According to the Belarusian head of state, the format of the talks was unusual. First, the presidents met for breakfast. The negotiations during breakfast lasted for about an hour and a half. “We discussed many issues, including those from old days,” Aleksandr Lukashenko said back in Sochi after the talks. Now the president explained that the meeting touched on the problems from the middle of the last century and then proceeded to the modern threats in the region and other parts of the world, including the situation in Ukraine. “Our people were hurt. The war is absolutely stupid, fratricidal. This should stop," the Belarusian leader stressed.

"We discussed many things, comparing our points of view. I carefully implied that we had done a lot together. We defended our country. I reminded him how many people died, how many villages were burned together with their residents. He said that almost 70% of the losses were Russians," Aleksandr Lukashenko said.

“The things that we created in Soviet times were alienated overnight”

Then the leaders touched upon cooperation in the Soviet period and proceeded to the problems in the oil sector. “I recalled that people from Gomel, Vitebsk, Mogilev, and Minsk worked to develop the oil and gas deposits [in Russia]. The things that we created in Soviet times were alienated overnight. Today we are forced to buy these products at the world prices, and Russia sells them at half price or one-third of the price on its domestic market,” Aleksandr Lukashenko said.

The president also drew attention to the point that Russia became the successor to the Soviet Union.
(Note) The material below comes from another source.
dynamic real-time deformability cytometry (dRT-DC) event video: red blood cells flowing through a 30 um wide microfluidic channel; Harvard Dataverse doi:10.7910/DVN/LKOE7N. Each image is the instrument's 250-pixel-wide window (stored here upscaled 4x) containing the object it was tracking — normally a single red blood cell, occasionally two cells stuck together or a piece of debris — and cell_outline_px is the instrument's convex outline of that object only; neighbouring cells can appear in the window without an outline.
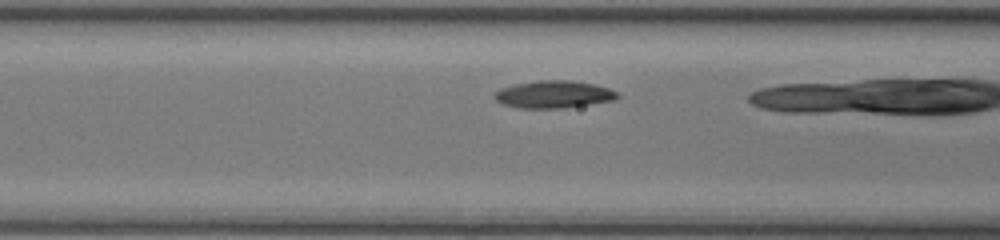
{"species": "common noctule bat (a hibernating species)", "species_latin": "Nyctalus noctula", "temperature_condition": "room temperature", "stored_images_in_passage": 7, "camera_frame_rate_fps": 3000, "um_per_image_px": 0.085, "animal": {"sex": "female", "body_mass_g": 17.0, "forearm_length_mm": 48.0}, "frame": {"image": 1, "passage_image": 6, "time_ms": 1.667, "image_size_px": [1000, 240], "cell_outline_px": [[620, 96], [616, 100], [560, 108], [520, 108], [504, 104], [496, 100], [492, 96], [500, 88], [516, 84], [536, 80], [572, 80], [592, 84], [608, 88], [616, 92]], "centroid_in_image_um": [47.05, 8.01], "position_along_channel_um": 119.6, "area_um2": 19.48}}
The country has all nuclear weapons, all foreign Soviet property passed to it. Other post-Soviet republics got nothing from it. “All the money was there, and then we were cheated with the Soviet ruble. I recalled all this,” the head of state said. "We have done a lot and suffered a lot.”
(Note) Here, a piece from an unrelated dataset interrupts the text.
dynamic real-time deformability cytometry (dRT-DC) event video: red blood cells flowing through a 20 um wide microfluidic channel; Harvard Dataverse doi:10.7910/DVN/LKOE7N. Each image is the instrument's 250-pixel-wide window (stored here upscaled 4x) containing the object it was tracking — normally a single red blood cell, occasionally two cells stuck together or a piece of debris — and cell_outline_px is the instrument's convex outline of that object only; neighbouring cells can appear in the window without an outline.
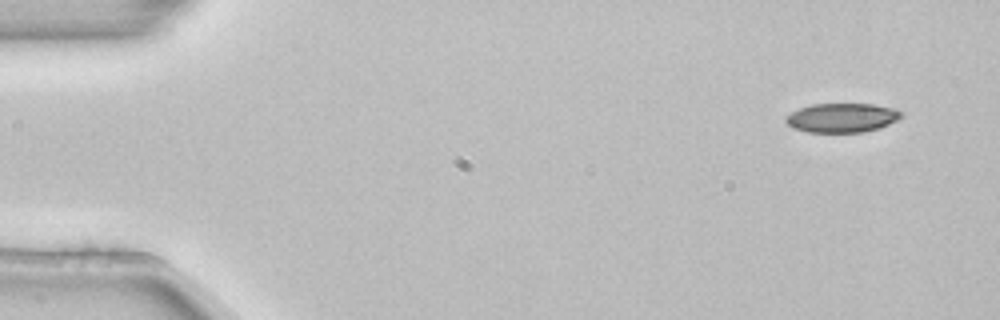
{"species": "common noctule bat (a hibernating species)", "species_latin": "Nyctalus noctula", "temperature_condition": "room temperature", "stored_images_in_passage": 4, "camera_frame_rate_fps": 3000, "um_per_image_px": 0.085, "animal": {"sex": "female", "body_mass_g": 22.7, "forearm_length_mm": 54.2}, "frame": {"image": 1, "passage_image": 1, "time_ms": 0.0, "image_size_px": [1000, 320], "cell_outline_px": [[904, 116], [900, 120], [880, 128], [864, 132], [808, 132], [792, 128], [784, 120], [784, 116], [800, 108], [812, 104], [872, 104], [896, 108], [904, 112]], "centroid_in_image_um": [71.62, 10.01], "position_along_channel_um": 13.4, "area_um2": 20.0}}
In his opinion, as the successor to the USSR, Russia should not walk away from the promises of the Soviet government. In particular, the president does not understand why Belarus, who suffered the worst from the Chernobyl accident, does not get support. Aleksandr Lukashenko suggested that Russia  supply gas to the affected Belarusian territories at a lower price than to other regions of the country. “People are not yet able to use wood or other fuels because of this disaster," he explained.

“I want nothing extra”

The talks between the two leaders were delayed also because the Russian delegation was unable to fly to Sochi in time due to bad weather. However, the talks continued in their absence.

With full delegations present, the talks focused on the situation around the Belarusian nuclear power plant. The Russian side has disrupted the construction deadlines, and Belarus is now proposing to cut the interest rate on the loan allocated for its construction and postpone the terms of its payment. Or there is another scenario: the Russian general contractor can be issued a considerable fine for violations. In Sochi, the parties agreed to find a consensus on this issue. However, they have not found common ground yet.

The next part of the negotiations was devoted to gas prices. “Now these Telegram channels call me names, reproach me for bargaining, giving nothing in return. I do not want anything extra. We are in a union, not only in the Union of Belarus and Russia, but also in the Eurasian Economic Union. We have agreed that we will trade in goods and services without customs duties. What a union it is if there are no equal conditions for people, enterprises. Your enterprise has gas, for example, at $200 while similar enterprises in Russia - $100 or $80. How do we compete with them?” the president asked. “This means we have to use less electricity, work in the cold, pay people less, and so on. Is this a level playing field? This is what I fight for and what I want, not cheaper prices,” Aleksandr Lukashenko added.